The voices on the ground have shown that young people and students are particularly affected by the current global food crisis in connection with the events mentioned above. When you are a young person or a student in a precarious situation, eating is a daily preoccupation subject to many difficulties. "Food is a matter of "I do as I can"... and not "as I feel like it.” A first difficulty, essential for young people in precarious situations, is the economic barrier. People have to arbitrate between different essential expenditure items and food often appears as an adjustment variable in budgets. This financial difficulty also has a direct impact on the possibility of accessing sufficient food, but also food of good quality and variety. Instead, priority is given to nutritious food. In addition to these barriers, there are material difficulties such as the cost of transport to obtain supplies, access to a place to cook or the cost of energy for cooking. The barrier of the cost of access to water is strongly described in poor urban areas or in rural areas. Thus, living in a precarious situation compromises the possibility of accessing sufficient healthy and balanced food. This has obvious implications for people's health, mentally and physically. Testimonies show that sometimes young people can put themselves in danger to feed themselves or to have resources. This can also lead to high levels of anxiety and stress, especially in relation to unfulfilled expectations of life because their precarious situation can be highly symbolic.
However, limiting the approach to access to food to objectives of quantity, quality, and nutrition, leaves in the shade an important part of the challenges of food, particularly related to its social role. Life in precariousness also undermines the essential dynamics generated by food, such as the construction of individual identity, family structure, the creation of social ties, and social and civic positioning. Among the tensions generated around access to food, several seem to come from the conditions of access to the aid that can be provided to these food insecure people. Access to aid can sometimes be a source of stigmatisation and a mark of exclusion. Therefore, food aid is most often granted on a short-term basis, as an emergency aid. This aid is necessary in the face of the distress encountered by people to feed themselves and their families. Nevertheless, too few food aid initiatives aim to help people regain their food autonomy or sovereignty. Emergency aid and the prejudices surrounding food for the poorest risk creating a vicious circle of poverty, survival, and exclusion, and keeping people in a state of dependency that hinders their participation in society.

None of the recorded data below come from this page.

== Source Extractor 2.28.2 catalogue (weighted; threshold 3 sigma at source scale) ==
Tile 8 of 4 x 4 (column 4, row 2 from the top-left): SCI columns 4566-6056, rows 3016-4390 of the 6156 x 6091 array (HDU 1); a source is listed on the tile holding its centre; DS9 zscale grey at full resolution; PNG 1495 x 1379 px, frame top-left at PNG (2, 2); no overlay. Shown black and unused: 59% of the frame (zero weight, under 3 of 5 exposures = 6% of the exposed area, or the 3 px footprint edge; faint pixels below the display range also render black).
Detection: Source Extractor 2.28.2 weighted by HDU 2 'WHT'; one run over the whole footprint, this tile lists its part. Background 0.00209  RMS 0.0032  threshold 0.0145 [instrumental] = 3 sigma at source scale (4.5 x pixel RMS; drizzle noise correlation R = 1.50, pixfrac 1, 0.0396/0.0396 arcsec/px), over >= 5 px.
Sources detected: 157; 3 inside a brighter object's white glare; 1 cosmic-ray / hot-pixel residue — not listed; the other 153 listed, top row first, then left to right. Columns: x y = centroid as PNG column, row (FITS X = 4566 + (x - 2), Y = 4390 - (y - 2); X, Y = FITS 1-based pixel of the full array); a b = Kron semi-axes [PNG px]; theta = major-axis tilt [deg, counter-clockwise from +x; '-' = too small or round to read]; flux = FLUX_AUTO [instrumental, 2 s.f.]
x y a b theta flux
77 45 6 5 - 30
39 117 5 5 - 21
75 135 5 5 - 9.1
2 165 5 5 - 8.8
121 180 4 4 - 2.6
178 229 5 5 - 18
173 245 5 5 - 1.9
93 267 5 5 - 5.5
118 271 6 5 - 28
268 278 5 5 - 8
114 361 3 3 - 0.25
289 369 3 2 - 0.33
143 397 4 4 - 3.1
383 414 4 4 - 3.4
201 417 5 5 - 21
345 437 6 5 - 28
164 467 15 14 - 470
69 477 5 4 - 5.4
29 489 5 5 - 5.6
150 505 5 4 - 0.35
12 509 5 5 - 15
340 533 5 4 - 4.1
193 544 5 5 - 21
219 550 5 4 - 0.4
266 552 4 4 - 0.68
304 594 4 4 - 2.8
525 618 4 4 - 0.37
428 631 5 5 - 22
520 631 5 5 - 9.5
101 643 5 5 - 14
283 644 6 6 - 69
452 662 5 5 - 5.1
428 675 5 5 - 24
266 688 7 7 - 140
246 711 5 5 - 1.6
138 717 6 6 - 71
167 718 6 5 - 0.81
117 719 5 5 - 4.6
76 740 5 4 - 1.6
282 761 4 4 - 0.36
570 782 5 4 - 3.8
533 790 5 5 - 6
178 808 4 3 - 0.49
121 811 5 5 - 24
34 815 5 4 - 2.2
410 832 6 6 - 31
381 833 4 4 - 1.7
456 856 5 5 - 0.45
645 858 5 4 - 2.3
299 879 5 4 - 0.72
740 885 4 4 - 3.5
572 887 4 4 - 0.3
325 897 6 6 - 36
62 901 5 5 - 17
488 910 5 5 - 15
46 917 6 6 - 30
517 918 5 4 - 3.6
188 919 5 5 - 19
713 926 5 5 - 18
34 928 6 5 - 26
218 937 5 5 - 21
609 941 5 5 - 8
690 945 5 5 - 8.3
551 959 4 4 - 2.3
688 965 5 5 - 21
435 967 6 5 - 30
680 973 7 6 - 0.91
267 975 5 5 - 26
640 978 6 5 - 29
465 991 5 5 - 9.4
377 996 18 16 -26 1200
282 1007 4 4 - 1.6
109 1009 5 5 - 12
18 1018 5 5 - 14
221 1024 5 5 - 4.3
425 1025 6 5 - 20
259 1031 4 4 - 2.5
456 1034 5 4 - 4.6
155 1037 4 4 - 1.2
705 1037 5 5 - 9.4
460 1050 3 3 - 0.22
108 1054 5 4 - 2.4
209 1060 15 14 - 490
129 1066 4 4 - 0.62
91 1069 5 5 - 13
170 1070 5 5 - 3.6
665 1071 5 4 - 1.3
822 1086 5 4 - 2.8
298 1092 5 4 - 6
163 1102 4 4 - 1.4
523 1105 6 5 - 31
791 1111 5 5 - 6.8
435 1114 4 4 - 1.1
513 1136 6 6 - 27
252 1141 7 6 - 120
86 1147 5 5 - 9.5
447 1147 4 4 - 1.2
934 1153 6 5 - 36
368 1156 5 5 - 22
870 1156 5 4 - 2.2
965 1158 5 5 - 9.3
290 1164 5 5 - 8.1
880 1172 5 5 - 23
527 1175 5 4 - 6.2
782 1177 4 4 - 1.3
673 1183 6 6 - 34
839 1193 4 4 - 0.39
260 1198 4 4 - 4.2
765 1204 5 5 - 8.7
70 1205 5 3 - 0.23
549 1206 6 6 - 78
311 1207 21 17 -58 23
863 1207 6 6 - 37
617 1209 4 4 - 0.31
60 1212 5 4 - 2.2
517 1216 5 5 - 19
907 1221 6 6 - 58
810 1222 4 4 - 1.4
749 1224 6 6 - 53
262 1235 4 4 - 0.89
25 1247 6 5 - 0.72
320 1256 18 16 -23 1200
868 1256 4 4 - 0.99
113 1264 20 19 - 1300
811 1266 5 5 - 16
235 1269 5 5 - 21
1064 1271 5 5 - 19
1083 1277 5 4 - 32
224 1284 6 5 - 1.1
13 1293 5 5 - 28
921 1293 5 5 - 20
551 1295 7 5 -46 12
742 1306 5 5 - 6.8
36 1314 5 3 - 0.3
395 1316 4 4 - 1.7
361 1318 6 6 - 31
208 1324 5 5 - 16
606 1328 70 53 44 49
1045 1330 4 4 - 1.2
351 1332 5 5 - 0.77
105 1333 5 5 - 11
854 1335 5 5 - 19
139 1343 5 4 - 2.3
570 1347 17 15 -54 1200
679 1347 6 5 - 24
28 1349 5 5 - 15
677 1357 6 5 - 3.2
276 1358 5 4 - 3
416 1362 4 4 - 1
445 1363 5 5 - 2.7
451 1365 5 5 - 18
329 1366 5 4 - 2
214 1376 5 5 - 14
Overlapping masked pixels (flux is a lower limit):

We have seen an increase in food insecurity in the world for several years, even though progress has been made. This global food crisis is caused by multiple factors that include political decisions and austerity policies that accentuate deep systemic structural inequalities, conflict, climate change, and economic shocks. The transformation of the global food system could lead directly to progress in achieving the 17 Sustainable Development Goals. However, achieving food security, eliminating hunger and malnutrition, and achieving sustainable agricultural production, as envisaged by Sustainable Development Goal 2, "Zero Hunger,” depends largely on progress under Sustainable Development Goal 16, "Peace, Justice and Strong Institutions,” to promote peaceful, inclusive and sustainable societies. Preventing and overcoming conflict is therefore the necessary framework condition for achieving Sustainable Development Goal 2 and related Sustainable Development Goals, such as Sustainable Development Goal 1, "No Poverty,” Sustainable Development Goal 10, "Reduced Inequalities,” and Sustainable Development Goal 13, "Climate Action.”
Today, the fight against food insecurity should be driven by comprehensive and reflective methods. Eating is an act that might seem trivial and banal, but it is a cultural practice whose understanding is an ideal gateway to understanding the organisation of a society. Because food practices play the role of identity markers and occupy a central place in the processes of social differentiation, food is found in the construction of a common imagery perceived as a major element of our individual and collective identity. The importance of food practices in the construction of identity underlines the need to take an interest in all the modalities surrounding the act of eating. Food policies must be established within a framework of thought that brings together all the political, economic, and social dimensions of food. We have the duty and the capacity to fight against hunger and only peace, social justice, and a belief in a common ethic can lead us on this path.